Una serie di indiscrezioni, poi le anticipazioni provenienti dal Brasile, questi sono solo alcuni degli elementi che hanno contraddistinto il vociare riguardante il restyling della Jeep Renegade.

Le prime foto sono finalmente in circolo e, seppur si tratti di fermi immagine estrapolati da un video in bassa risoluzione, sono sufficienti per individuare le modifiche che interesseranno il modello di Jeep dalle dimensioni più ridotte. Quello in questione è il secondo aggiornamento, che fa seguito a quello avvenuto qualche anno fa, precisamente nel 2018.

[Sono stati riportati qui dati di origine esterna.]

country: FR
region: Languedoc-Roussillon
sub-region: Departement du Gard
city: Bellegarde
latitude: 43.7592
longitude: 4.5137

La scocca metallica non è stata oggetto di restyling, i lamierati non sono stati rimodellati, anzi, solo alcuni particolari sono stati riformulati come:

  • Fari anteriori, sono full LED, con gli indicatori di direzione dinamici integrati nell’anello esterno dei proiettori che, normalmente assolve alla funzione di luce diurna;
  • Fanali posteriori ancora quadrati, ma la “X” disegnata dalle luci a led interne cambia disegno;
  • Mascherina più tridimensionale;
  • Fascione anteriore dotato di nuove prese d’aria.

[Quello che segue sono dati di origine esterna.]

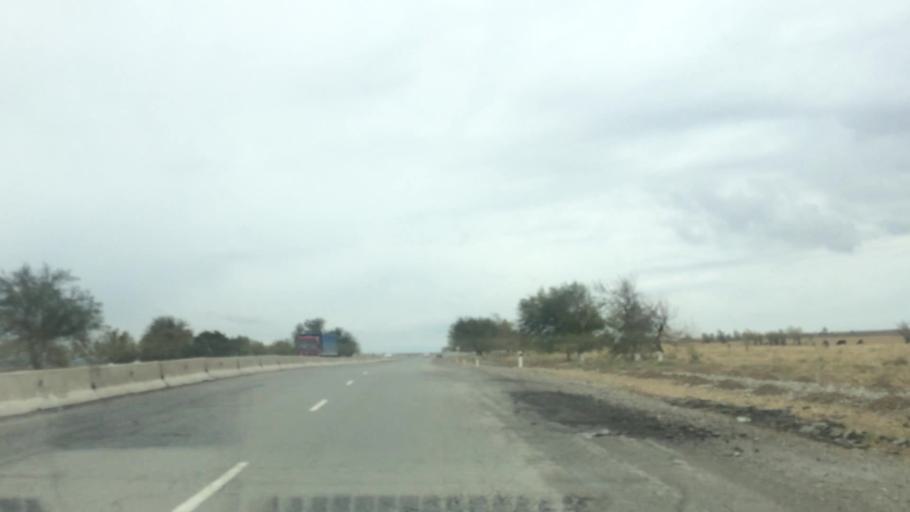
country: UZ
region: Samarqand
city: Bulung'ur
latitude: 39.8393
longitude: 67.4480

Interni Jeep Renegade 2022: l’elenco delle novità

  • Schermo del sistema multimediale più grande, sempre connesso alla rete e beneficerà dell’ultima versione del sistema operativo Uconnect, ma al tempo stesso ancora integrato nella plancia;
  • Strumentazione completamente digitale e visibile su un pannello di 10”, mutuato dagli altri modelli della Jeep;
  • Volante, nuovo ed a tre razze, preso in prestito dalla sorella maggiore Compass;
  • Torna il tetto panoramico in vetro.
Jeep Renegade 2022

A livello meccanico non c’è ancora nulla di certo, anche se le voci più attendibili parlano del debutto di un nuovo motore della famiglia FireFly: il T5, un 4 cilindri da 1.5 pronto a sostituire l’attuale 1.3 (non per la versione ibrida plugin dove continuerà ad essere impiegato quest’ultimo). Il nuovo motore 1.5 dovrebbe essere prodotto solo nella versione mild hybrid con 130 o 160 CV, solo in abbinamento al cambio automatico con doppia frizione DCT a sette rapporti. Sembrerebbe invece confermato l’attuale 3 cilindri 1.0.

Anche i sistemi di assistenza alla guida potrebbero subire degli aggiornamenti, con la presenza del cruise control adattivo, del mantenimento attivo della corsia e dall’allarme dell’angolo cieco.